Similar to assignment statements, function call statements in JavaScript may also have side effects. Therefore, by default, webpack does not perform tree shaking on function calls. However, developers can add before the call statement/*#__PURE__*/Note: clearly tell webpack that this function call will not have side effects on the context, for example:

Webpack principle series 9: tree shaking implementation principle

In the example,foo('be retained')Call without/*#__PURE__*/Note: the code is reserved; By contrast,foo('be removed')After carrying the pure declaration, it will be deleted by tree shaking.

3.3 prohibit Babel translation module from importing and exporting statements

Babel is a very popular JavaScript code converter, which can translate the high version of JS code into the low version code with better compatibility, so that front-end developers can use the latest language features to develop code compatible with the old version of browsers.

However, some functions and features provided by Babel will cause the tree shaking function to fail. For example, Babel canimport/exportESM statements in common JS style are translated into modular statements in common JS style, but this function makes webpack unable to perform static analysis on the imported and exported contents of the translated modules, for example:

Webpack principle series 9: tree shaking implementation principle

Example usebabel-loaderhandle*.jsFile and set Babel configuration itemmodules = 'commonjs', the modular scheme is translated from ESM to commonjs, resulting in the translation code (the previous one in the right figure) not correctly marking the unused export valuefoo。 For comparison, figure 2 on the right showsmodules = falseThe result of the package is displayed at this timefooThe variable is correctly marked dead code.

Therefore, use in webpackbabel-loaderWhen, it is recommended thatbabel-preset-envofmoduelsConfiguration item set tofalse, turn off the translation of module import and export statements.

3.4 optimizing the granularity of derived values

The role of tree shaking logic in ESMexportStatement, so for the following export scenarios:

export default {
    bar: 'bar',
    foo: 'foo'
}

Even if onlydefaultOne of the attributes of the exported value, the entiredefaultThe object remains intact. Therefore, in the actual development, the granularity and atomicity of the derived value should be maintained as much as possible.
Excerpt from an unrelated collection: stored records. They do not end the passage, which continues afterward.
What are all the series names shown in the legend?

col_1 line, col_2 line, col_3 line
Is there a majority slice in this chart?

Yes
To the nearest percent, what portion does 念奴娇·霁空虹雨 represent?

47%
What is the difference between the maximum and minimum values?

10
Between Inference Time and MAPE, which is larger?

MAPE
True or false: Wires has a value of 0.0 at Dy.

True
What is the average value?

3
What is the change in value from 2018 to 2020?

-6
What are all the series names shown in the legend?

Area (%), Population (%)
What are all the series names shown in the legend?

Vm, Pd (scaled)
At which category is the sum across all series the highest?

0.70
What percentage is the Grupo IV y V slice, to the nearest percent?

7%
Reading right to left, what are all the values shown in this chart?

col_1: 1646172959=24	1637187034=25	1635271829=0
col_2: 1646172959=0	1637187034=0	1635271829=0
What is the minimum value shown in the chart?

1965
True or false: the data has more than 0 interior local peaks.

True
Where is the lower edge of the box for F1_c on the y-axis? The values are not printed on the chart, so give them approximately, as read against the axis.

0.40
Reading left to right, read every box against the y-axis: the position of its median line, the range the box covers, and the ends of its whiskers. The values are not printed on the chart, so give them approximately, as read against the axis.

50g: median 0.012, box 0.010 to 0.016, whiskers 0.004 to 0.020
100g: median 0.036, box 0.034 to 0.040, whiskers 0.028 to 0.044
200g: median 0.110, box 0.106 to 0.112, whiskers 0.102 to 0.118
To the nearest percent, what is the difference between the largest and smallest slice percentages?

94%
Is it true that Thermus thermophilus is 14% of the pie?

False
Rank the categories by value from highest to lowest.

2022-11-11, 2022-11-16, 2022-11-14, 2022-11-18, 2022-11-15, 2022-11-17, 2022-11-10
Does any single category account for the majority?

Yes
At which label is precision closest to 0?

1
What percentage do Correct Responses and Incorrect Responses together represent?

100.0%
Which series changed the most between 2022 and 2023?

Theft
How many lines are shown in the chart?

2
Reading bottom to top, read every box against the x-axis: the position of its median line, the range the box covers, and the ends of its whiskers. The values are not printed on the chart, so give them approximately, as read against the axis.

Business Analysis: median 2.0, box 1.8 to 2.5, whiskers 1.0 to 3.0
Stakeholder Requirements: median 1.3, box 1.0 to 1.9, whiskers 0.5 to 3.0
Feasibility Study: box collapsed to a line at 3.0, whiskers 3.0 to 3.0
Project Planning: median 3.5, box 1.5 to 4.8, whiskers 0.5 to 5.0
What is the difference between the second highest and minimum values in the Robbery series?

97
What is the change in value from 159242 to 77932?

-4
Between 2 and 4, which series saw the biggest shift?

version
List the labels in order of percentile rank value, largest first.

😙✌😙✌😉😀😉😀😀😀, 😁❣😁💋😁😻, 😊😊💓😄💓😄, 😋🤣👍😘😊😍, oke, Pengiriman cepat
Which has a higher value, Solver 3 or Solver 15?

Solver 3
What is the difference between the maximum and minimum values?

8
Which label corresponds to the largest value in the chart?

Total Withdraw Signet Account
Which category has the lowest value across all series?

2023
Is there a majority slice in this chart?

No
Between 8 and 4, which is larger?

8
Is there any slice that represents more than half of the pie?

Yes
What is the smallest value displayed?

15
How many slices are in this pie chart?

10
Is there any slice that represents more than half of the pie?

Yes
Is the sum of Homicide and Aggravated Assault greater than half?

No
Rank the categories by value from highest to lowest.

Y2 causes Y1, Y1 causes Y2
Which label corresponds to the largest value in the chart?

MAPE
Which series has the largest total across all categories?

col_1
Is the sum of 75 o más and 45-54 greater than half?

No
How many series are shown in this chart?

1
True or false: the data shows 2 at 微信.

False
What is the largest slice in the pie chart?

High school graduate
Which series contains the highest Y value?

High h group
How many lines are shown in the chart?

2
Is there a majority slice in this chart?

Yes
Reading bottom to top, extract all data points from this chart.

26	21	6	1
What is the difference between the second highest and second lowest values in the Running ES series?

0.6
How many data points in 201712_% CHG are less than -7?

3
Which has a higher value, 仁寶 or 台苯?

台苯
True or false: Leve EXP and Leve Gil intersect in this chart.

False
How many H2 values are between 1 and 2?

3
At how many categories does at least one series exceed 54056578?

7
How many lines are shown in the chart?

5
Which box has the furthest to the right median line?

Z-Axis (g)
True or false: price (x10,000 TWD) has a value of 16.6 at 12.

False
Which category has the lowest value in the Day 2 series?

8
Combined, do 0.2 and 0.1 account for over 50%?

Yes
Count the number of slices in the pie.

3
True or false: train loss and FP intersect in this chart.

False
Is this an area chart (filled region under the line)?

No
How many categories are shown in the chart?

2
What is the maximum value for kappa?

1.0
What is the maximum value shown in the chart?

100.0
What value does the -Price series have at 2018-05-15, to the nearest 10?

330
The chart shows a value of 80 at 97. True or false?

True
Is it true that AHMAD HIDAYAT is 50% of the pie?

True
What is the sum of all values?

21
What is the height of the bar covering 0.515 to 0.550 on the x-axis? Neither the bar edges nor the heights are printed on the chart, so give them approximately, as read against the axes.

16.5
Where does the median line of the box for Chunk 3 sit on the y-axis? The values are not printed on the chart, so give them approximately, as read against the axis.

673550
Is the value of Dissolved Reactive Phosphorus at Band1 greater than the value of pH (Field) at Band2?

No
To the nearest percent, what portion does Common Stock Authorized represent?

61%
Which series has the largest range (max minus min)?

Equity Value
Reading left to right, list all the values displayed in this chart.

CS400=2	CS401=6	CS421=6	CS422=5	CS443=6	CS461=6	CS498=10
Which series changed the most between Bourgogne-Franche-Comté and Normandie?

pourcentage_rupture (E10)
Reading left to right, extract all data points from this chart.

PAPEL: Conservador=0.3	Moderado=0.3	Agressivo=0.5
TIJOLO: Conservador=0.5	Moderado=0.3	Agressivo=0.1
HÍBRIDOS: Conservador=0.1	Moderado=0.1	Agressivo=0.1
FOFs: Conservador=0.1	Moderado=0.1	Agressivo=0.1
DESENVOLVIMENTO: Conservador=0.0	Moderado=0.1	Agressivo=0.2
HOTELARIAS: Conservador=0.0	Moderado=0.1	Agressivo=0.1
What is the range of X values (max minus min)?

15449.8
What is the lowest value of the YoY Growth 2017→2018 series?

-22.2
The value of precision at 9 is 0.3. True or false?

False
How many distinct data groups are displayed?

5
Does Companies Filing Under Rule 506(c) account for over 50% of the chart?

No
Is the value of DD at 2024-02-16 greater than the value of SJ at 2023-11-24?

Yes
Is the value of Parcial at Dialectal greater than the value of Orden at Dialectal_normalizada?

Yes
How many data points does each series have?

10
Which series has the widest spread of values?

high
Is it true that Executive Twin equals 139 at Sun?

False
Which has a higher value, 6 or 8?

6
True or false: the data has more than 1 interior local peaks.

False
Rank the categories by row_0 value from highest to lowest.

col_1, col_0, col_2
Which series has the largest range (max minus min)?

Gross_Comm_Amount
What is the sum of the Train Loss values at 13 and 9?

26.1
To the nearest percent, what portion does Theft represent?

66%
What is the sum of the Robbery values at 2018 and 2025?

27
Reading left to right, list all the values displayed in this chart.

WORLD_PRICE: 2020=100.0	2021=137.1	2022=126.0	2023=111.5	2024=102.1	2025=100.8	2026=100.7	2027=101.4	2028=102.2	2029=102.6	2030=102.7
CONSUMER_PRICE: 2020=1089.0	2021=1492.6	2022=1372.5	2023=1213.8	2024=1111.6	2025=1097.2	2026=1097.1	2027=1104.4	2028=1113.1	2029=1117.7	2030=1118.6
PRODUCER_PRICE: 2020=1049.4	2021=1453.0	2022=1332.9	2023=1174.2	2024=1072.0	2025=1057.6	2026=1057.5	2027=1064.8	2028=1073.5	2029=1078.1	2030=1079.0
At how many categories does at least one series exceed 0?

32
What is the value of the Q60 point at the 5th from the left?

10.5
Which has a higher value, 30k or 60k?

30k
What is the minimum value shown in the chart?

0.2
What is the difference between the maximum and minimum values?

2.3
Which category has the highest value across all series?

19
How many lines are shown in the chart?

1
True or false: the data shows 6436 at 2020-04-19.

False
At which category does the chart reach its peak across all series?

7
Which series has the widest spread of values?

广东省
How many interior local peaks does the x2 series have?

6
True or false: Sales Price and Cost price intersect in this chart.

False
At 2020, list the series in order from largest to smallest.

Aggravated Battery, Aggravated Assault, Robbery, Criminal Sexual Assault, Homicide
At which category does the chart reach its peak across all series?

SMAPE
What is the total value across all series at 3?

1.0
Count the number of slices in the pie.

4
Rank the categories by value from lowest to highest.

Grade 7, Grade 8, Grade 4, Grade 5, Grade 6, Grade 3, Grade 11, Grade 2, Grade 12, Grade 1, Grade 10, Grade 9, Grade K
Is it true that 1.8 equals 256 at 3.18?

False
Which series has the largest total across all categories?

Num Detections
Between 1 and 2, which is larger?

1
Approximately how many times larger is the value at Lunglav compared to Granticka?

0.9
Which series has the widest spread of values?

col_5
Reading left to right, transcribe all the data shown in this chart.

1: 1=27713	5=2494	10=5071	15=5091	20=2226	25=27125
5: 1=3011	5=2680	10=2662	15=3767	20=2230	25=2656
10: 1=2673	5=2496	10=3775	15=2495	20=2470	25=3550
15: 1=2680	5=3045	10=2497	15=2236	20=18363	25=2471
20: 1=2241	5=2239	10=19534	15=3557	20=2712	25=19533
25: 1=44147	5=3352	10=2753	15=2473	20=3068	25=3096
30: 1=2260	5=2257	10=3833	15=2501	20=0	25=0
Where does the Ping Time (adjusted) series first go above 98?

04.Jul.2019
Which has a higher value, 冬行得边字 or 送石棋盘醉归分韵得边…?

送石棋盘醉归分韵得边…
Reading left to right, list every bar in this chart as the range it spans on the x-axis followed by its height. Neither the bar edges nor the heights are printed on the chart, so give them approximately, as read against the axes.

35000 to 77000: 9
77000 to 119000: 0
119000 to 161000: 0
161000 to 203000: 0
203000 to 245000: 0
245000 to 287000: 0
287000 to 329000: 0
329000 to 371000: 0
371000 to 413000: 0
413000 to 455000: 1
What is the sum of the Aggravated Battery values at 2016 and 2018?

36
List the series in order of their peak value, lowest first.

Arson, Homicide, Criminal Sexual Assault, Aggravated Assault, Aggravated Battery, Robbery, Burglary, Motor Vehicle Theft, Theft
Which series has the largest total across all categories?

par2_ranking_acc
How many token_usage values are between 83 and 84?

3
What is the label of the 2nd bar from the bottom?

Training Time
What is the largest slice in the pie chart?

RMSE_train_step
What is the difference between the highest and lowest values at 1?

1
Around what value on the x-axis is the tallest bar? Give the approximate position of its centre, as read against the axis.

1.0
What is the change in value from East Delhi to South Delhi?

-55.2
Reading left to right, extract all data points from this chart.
The optimized version of the above example code:

const bar = 'bar'
const foo = 'foo'

export {
    bar,
    foo
}

3.5 using a package that supports tree shaking

If possible, try to use NPM packages that support tree shaking, such as:

  • uselodash-esreplacelodash, or usebabel-plugin-lodashAchieve similar effects

However, not all NPM packages have the space for tree shaking. Frameworks such as react and vue2 have optimized the production version to the extreme. At this time, the business code needs the complete functions provided by the whole code package, and tree shaking is basically not necessary.